Thanks, and all the best.
Thank you. We'll take a last question for today from the line of Rishi Mody from Marcellus Investment Managers. Please go ahead.
Hello, am I audible?
Yes.
Yeah, hi. My question was for Mr. Anand. Anand, the way I see it, right, currently the burn rate of LimeRoad alongside the store expansion plans and the short-term debt on books, I think we'll be having to raise any equity if the operations won't turn around. Just wanted your view on any potential plans to raise equity and the [quantum].

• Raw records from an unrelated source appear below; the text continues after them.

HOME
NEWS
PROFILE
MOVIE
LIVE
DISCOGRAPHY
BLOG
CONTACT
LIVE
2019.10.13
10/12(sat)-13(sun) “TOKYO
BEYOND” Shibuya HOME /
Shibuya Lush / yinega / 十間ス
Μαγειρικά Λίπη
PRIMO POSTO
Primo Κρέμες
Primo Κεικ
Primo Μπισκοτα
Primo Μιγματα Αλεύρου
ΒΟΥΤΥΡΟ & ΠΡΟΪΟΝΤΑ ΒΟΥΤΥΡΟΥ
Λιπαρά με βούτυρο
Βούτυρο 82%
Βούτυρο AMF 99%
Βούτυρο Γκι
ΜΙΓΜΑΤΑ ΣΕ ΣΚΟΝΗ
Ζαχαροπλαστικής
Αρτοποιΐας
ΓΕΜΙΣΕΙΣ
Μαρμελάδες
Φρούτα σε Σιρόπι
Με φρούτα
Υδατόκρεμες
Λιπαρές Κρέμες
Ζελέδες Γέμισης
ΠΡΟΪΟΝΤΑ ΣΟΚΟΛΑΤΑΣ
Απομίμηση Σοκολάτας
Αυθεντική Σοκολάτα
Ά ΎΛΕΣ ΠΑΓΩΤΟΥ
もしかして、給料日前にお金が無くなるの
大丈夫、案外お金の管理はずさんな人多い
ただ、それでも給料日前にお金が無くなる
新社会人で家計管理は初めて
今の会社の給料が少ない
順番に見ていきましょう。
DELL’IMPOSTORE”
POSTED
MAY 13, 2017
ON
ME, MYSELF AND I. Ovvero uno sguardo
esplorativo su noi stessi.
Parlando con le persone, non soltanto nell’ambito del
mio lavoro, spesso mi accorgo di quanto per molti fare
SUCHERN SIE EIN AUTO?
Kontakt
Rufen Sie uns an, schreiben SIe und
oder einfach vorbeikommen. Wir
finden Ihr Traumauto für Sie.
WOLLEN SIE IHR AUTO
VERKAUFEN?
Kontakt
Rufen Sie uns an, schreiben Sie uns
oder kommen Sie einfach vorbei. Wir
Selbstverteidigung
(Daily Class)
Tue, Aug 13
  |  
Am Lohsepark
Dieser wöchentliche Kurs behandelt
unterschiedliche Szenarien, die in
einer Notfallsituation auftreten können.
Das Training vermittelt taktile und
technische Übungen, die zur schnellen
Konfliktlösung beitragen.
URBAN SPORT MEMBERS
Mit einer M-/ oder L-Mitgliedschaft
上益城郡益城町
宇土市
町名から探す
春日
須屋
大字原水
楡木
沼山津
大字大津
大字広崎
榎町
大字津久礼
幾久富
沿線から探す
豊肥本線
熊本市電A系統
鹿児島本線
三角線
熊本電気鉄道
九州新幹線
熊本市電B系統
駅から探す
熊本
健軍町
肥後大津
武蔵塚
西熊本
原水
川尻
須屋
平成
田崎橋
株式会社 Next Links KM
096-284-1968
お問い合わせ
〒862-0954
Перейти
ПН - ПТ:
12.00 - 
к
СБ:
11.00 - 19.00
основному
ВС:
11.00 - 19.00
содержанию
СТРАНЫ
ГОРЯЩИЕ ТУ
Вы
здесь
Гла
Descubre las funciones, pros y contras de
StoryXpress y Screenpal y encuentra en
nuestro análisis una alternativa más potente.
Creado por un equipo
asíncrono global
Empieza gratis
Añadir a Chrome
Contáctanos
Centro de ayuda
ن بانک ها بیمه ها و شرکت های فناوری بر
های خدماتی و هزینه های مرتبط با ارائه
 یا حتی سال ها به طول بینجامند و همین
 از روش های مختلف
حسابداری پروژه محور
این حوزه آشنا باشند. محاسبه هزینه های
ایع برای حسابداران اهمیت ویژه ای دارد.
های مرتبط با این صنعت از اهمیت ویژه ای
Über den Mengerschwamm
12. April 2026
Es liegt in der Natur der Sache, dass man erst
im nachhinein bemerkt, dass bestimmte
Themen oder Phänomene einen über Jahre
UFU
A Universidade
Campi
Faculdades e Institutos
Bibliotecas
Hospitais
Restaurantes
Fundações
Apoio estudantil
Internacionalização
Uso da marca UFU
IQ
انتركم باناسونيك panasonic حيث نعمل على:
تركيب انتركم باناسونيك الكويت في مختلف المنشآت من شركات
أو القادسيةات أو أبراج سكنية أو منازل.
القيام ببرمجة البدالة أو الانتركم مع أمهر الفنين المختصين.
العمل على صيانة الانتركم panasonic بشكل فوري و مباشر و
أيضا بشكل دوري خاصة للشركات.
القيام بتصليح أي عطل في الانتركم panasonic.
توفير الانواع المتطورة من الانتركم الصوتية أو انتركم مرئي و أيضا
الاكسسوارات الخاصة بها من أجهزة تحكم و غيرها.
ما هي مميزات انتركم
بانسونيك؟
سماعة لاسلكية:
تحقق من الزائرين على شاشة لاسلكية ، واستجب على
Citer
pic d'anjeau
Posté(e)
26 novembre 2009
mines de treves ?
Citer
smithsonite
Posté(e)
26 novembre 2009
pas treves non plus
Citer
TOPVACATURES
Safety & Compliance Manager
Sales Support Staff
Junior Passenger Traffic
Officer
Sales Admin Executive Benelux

Hi, Rishi. No, there's no plan to raise any equity or dilute equity. That's absolutely not on the anvil. I think the way we have structured our plans within the four walls of the plan for next year, we should be able to manage the burn on the LimeRoad because we have already got a cap in place internally. On the stores expansion, the numbers that we are looking at, we've, you know, worked around them. We've only quoted numbers which we can finance and which we can, you know, manage from the current flows. There will be some amount of average short-term debt working capital centralization, which we'll keep happening throughout the year, there is nothing beyond that that is planned.
There are any substantial, you know, headwinds in flows, we may need to restructure some of our expansion plans. That's it. I do not definitely seek any additional capital in flows.
All right. Got it. Thank you.
Thank you. I would now like to hand over the call to the management for closing comments. Over to you, sir.
Thank you everyone for being here. I definitely understand there is a lot of perception getting built over the company, and I definitely want to register everyone this question, what has changed? Nothing has changed. I think we are working on our plans. We are working on what we have communicated. We are definitely working on what is good for the future of retail and the future of the company. We are definitely taking certain risk which is not showing up in the number, and we believe in the long-term story. We will definitely take most of the actions which are benefiting our long-term story, and we definitely are those fundamental cultural companies who don't just look at this quarter- on- quarter number.
We understand there are macros and there are situations in the market. We definitely don't want to get pressurized and nervous on taking certain short-term calls to improve our numbers. We will definitely work and keep working on improving our strength to offer and give a great experience to the consumer, and that's both digitally and physically, and that's what our endeavor is. We remain sure on these lines. We definitely. We could lose patience at times. We would want to be more and more transparent. We would definitely want to keep everyone more informed in the whatever we could possibly do. Yeah, you guys have to also support the team and build your models accordingly. Great. Thank you so much for being there and being confident on the company. We definitely will deliver and keep delivering, to your expectations. Thank you. Have a great day.
Thank you. On behalf of HDFC Securities, that concludes this conference. Thank you for joining us, and you may now disconnect.